(Document text):
= Beginning of Section =

I have a small box of holy cards at home. I’ve collected them for many years so some are from my youth. I even have a relic of my patron saint in there that a priest friend of our family bought for me when he traveled to Italy. I was born on the feast day of Saint Paul and that’s how I got my name but it’s not the Saul/Saint Paul of the Letters, it’s Saint Paul of the Cross We used to book mark our missals with holy cards and they gave some when we made our first communion and confirmation and I fell in love with them. They were every bit as cool as baseball cards. I have some from relatives funerals and the Katarii shrine in Auriesville, New York
but most of my cards are from previous trips to Spain when we used to stop in almost every church we saw. We sort of have that under control now.
There used to be a cluster of religious shops around the Plaza Mayor in Madrid and there still are a few but the Catholics are dying and commerce has a new face. We stopped in the full blown priest supply store above and asked if they had any holy cards, they’re called estampas in Spanish, and the clerk recommended another shop where I found ten or so interesting ones for two euros.
Is my perception all warped or do Europeans pay a lot more attention to design than we do? Everywhere you look, the urinals for crying out loud, from high brow to low brow.
Sevilla has a great bike system for getting around too. It’s called “Sevici”. We noticed the fifties style bikes as soon as we got off the high speed train from Madrid (another great way to get around) and at first we thought they must be tourists but we soon realized they were mostly locals. You can pick up a bike at at over a hundred locations and drop it off at any one. They are a comfortable ride too, fat tires, baskets and fenders.
Last night we found Sevilla’s answer to the Bug Jar without the bands. Good music, Tom Jones to Abba with all sorts of Spanish pop we didn’t recognize, free Internet access and a cool relaxed vibe.
Los Indignados in the Puerto del Sol decided last night to extend their protest for “democracia real.” I’m all for it but it seems like heaven to me. People out strolling not trapped in their cars. Couples, families, old people. Window shopping, talking, eating, smoking and drinking.

= End of Section =

(What to produce):
Decide whether each statement below agrees with the text above, the post about holy cards and travel in Spain. For each, answer yes or no and quote the words from the text that settle it.
(a) The writer found about ten holy cards for two euros.
(b) The writer concluded that the Sevici bikes were mostly ridden by tourists.
(c) The writer is named after Saint Paul of the Letters.

(Supplied data):
= Beginning of Section =

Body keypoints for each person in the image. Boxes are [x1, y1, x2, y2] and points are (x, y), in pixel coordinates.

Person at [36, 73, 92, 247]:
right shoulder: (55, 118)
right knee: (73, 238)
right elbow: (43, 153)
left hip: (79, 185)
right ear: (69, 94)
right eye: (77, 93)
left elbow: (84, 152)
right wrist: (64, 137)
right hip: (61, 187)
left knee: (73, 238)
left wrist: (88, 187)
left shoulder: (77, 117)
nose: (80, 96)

= End of Section =
= Beginning of Section =

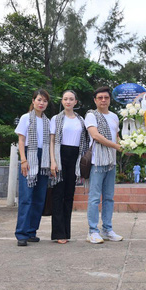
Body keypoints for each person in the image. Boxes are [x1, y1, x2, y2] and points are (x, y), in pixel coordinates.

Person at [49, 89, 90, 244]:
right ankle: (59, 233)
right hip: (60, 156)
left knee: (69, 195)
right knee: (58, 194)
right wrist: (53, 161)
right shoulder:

= End of Section =

(Completed task):
(a) Yes: "I found ten or so interesting ones for two euros."
(b) No: "we soon realized they were mostly locals."
(c) No: "it’s not the Saul/Saint Paul of the Letters, it’s Saint Paul of the Cross"